US to introduce restrictions on snacks schools sell

28 Jun 2013

For US school kids, the days of skipping healthier lunches in favour of tucking in on cookies from the vending machine are numbered.

With the agriculture department now calling the shots on what kinds of snacks schools could sell, new restrictions would come into effect, aimed at filling a gap in nutrition rules that allowed many students to load up on fat, sugar, and salt ignoring existing guidelines for healthy meals.

According to Margo Wootan, a nutrition lobbyist for the Center for Science in the Public Interest, that pushed for the new rules, parents would no longer need to worry that their kids were using their lunch money to buy junk foods and drinks at school.

Though schools would not be forcing broccoli and brussels sprouts on the students, snacks that would still make the grade include granola bars, low-fat tortilla chips, fruit cups, and 100 per cent fruit juice.

High school students would also be able to buy diet versions of soda, sports drinks, and iced tea.

But several much-loved school standbys, such as doughy pretzels, cookies, and ice cream cups with their own spoons would also be forb idden.

Wootan said the bottom line was that the food needed to have nutritional value.

High national obesity levels were the driving force behind the "Healthy, Hunger-Free Kids Act", according to Kevin Concannon, the US Department of Agriculture under secretary for food, nutrition and consumer services.

He added the US was in the midst of a real crisis, with so may people suffering from obesity.

These snack and school lunch changes would affect 99 per cent of public schools and half of private schools nationwide, he added.

He added, each year 33 million US students ate school lunch, but 50 million attended school.

He said, the new standards would create a nutritional environment for students.
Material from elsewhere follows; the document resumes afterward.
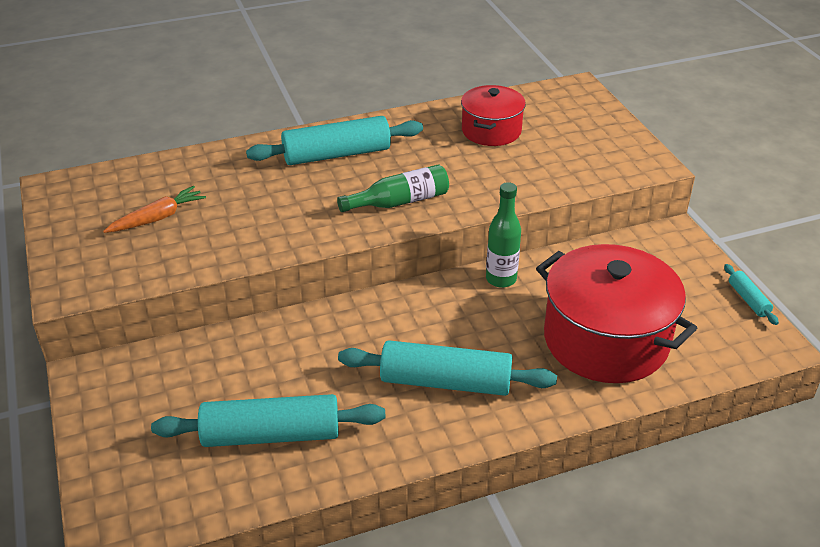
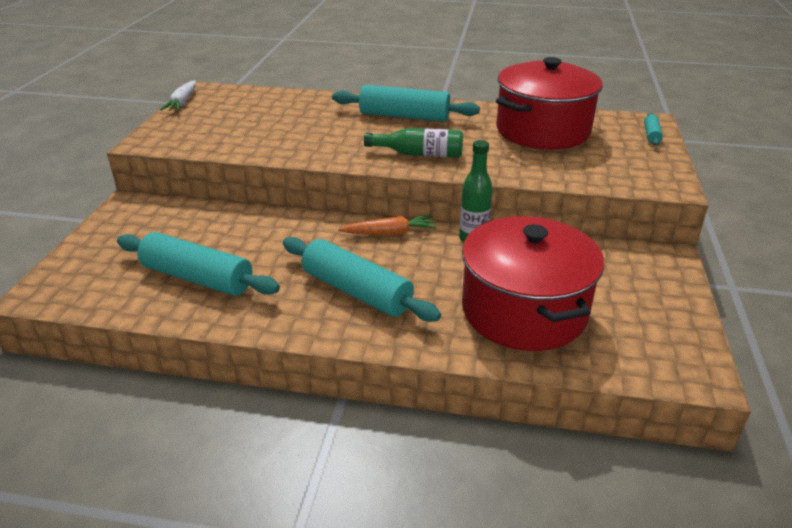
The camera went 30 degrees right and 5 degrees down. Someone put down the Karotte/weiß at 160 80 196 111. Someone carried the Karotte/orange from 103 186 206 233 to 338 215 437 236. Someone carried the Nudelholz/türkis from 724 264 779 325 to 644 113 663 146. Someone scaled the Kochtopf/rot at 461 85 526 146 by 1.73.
According to Bill Dietz, former director of the Division of Nutrition, Physical Activity and Obesity at the Centers for Disease Control, obesity was a "major determinant" for chronic diseases cancer, heart disease and type II diabetes.

He added, the risk factors for those diseases started in childhood, so that changing the trajectory of children's exposure to those risk factors would likely to have benefits down the line.